Macular holes occur due to a localised attachment of the vitreous to the central macula which pulls on a specialised area called the fovea, creating a central defect. This reduces clarity dramatically in that eye. OCT examination makes the diagnosis of a macular hole very accurate, including the size of the macular hole which affects the surgical prognosis and potential vision after surgery.
Fortunately, contemporary macular hole surgery successfully closes the macular hole in approximately 95% of cases, although long-standing and large holes may require further surgery. Macular hole formation in highly myopic eyes (very short-sighted) can require very specialised techniques to close the hole.
In the majority of patients, early treatment results in restoration of virtually normal vision, although some people have a slight reduction in clarity and a small amount of distortion for a number of months. The final visual outcome can take up to 12-18 months to be achieved, after the macular hole closure, but the bulk of the improvement occurs within a month or 2.
The surgery for a macular hole is performed in the operating theatre where the scar tissue holding the hole open is released and a gas bubble is left in the cavity of the eye to hold the edges of the macular hole closed while it “heals”.
The gas bubble blocks vision for virtually 2 weeks and it is not possible to drive or fly during this period. After the 2 weeks or so, vision is usually close to normal and normal activities can be resumed.
As in macular pucker surgery, the intraocular manipulation causes physiological changes triggering progressive cataract formation. The advantage of combined cataract surgery with vitrectomy offers much faster visual rehabilitation for most patients. 2 weeks after the surgery, the gas bubble has gone and the hole is closed. 4 weeks later, any final glasses are prescribed. Surgery for the hole alone usually results in sub optimal clarity for many months, until cataract surgery is performed.
Macular Hole Surgery
Macular hole surgery is one of the great advances in eye surgery over the last two decades, with over 95% closed with one procedure. Driving and reading vision is regained in the vast majority of patients.
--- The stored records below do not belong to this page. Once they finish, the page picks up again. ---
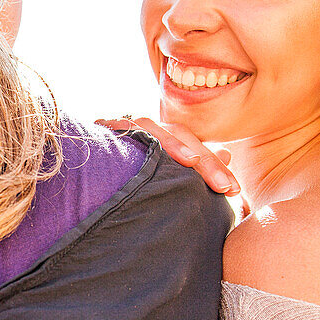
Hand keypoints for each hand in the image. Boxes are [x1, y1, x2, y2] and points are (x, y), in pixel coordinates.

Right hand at [95, 117, 239, 195]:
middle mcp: (148, 131)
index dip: (215, 166)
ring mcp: (127, 128)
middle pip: (180, 135)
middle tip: (225, 187)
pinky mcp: (105, 129)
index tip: (234, 191)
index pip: (196, 147)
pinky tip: (147, 148)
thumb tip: (227, 153)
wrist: (85, 170)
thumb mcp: (167, 176)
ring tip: (191, 161)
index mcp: (164, 141)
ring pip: (154, 130)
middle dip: (204, 161)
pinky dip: (134, 134)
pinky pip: (122, 128)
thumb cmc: (129, 179)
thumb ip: (195, 167)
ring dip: (173, 145)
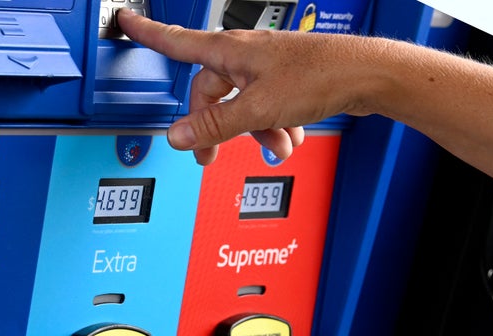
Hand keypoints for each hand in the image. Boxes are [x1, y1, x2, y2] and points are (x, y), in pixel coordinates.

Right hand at [117, 9, 355, 164]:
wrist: (366, 76)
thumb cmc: (320, 75)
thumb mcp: (258, 107)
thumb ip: (216, 124)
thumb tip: (179, 136)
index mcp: (230, 52)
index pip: (177, 41)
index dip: (148, 33)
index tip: (126, 21)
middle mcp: (245, 56)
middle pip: (211, 93)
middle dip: (216, 127)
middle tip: (210, 157)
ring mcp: (265, 69)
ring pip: (241, 105)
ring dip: (253, 132)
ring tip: (273, 147)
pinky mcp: (284, 82)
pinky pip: (264, 108)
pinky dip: (272, 127)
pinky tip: (288, 138)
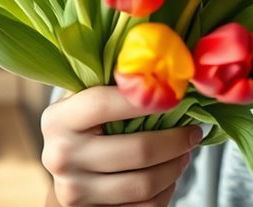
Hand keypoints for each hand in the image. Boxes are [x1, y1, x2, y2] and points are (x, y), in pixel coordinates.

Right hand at [41, 86, 202, 206]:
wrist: (66, 173)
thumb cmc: (85, 127)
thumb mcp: (86, 98)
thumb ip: (114, 81)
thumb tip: (163, 61)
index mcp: (58, 119)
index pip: (105, 103)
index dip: (147, 99)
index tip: (177, 95)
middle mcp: (60, 156)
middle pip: (137, 150)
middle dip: (176, 140)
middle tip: (194, 132)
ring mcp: (74, 191)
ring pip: (145, 183)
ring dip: (176, 167)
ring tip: (185, 153)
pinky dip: (166, 190)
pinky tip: (168, 175)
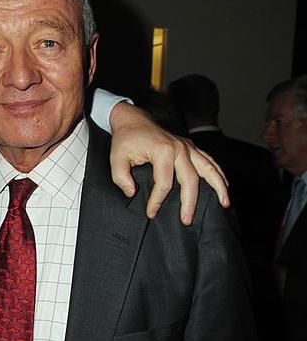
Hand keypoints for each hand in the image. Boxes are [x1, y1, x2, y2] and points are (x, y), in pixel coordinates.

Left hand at [108, 102, 227, 224]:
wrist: (132, 120)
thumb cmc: (125, 139)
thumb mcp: (116, 158)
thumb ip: (120, 177)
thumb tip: (131, 193)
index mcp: (162, 151)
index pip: (164, 183)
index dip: (157, 200)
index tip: (151, 212)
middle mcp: (179, 148)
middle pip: (190, 179)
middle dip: (189, 202)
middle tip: (187, 220)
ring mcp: (187, 146)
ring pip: (208, 168)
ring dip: (219, 186)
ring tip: (225, 203)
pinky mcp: (190, 146)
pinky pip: (209, 161)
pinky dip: (219, 173)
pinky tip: (225, 186)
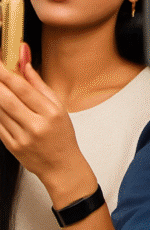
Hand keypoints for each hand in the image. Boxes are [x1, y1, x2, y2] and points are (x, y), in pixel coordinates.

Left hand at [0, 43, 88, 200]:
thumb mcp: (58, 108)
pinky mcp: (12, 146)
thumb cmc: (62, 135)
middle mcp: (37, 125)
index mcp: (52, 113)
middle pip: (8, 99)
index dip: (7, 74)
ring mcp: (23, 137)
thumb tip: (25, 64)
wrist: (61, 166)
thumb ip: (39, 85)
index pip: (24, 89)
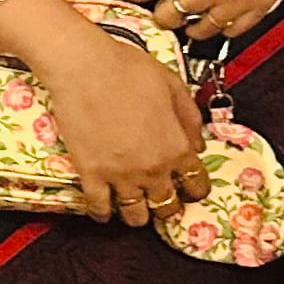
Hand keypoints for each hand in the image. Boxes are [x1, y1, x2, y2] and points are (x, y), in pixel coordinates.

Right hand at [18, 12, 205, 223]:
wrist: (85, 67)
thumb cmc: (128, 69)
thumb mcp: (174, 86)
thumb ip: (190, 118)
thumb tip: (198, 143)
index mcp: (176, 147)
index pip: (196, 184)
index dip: (195, 190)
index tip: (189, 190)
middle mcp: (153, 169)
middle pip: (167, 206)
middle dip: (168, 207)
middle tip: (162, 202)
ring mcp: (121, 175)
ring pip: (135, 215)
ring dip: (138, 216)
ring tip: (134, 211)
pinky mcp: (91, 174)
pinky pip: (99, 206)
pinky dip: (102, 213)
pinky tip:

Macular holes develop within the area of sharp central (reading) vision. This small area – no more than half a millimetre across – is the most delicate part of the retina. The hole develops due to tension from the aging vitreous gel – usually occurring after the age of sixty. Macula holes can occur after severe blunt trauma to the eye but are rare. As macular holes are in nerve tissue just over a tenth of a millimetre thick, it is not possible to stitch or glue them back together. Instead, gas is used to fill the eye and support the hole while it repairs in much the same way as a plaster cast supports a broken bone. The gas is naturally resorbed within two weeks.
The microsurgery is performed in the operating theatre under sedation after complete local anaesthesia has been achieved. The abnormal vitreous gel is removed and a very delicate layer of scar tissue on the retinal surface is removed releasing any tension pulling the hole open.
Complications are uncommon apart from potentially rapid cataract development. If there is some cataract already present, cataract surgery is usually performed in combination with the vitreous surgery for the macular hole to resolve both problems in one admission. This avoids a second operation and speeds the return of clear vision significantly.
Serious complications such as retinal tears or retinal detachments occur in much less than 5% of cases. Other rarities such as damage from bright light, haemorrhages, severe glaucoma and peripheral vision loss can also occur. There is between a 1-3/1,000 risk of infection
In general, the sooner the hole is closed the greater the visual improvement. This is not urgent and a delay of 1-2 weeks is acceptable; but surgery is best performed as soon as convenient. Please note that you will not be able to drive for about 2 weeks due to the blurred vision so planning family and work commitments is sensible.
After the Surgery
Avoid sleeping on your back but no other specific positioning is needed. There is a lot on the internet about face down positioning but this does not improve success rates. The eye should be comfortable. Panadol should provide sufficient relief from any discomfort.
- You must call AProf Heriot if there is severe aching pain or perhaps attend the Eye and Ear hospital to check the eye pressure ( call them on 99298666).
- The gas gradually diminishes restoring a crescent of vision above the indistinct area. It can resemble looking over a rocking fish tank or wearing a diving mask with water in the bottom. Towards the end, the gas forms a bubble (or bubbles) seen as a round ball(s) that move with head movement in the bottom of the vision.
- Vision generally improves close or back to normal. The improvement after the first 2 weeks is considerable but improvement in clarity and any distortion continues for up to 12-18 months as the retina and brain fine-tune the image. It is important to recognise that macular holes may leave some irreversible damage to the area of sharp central vision particularly if they have been undetected for a while.
It is critical not to fly or rapidly drive up a mountain while the bubble is present.
It is also vital you tell the anaesthetist if an urgent operation is needed with general anaesthesia.
You must not drive until the vision in the operated eye is near normal.
Please leave the green warning wrist bracelet on until the bubble goes.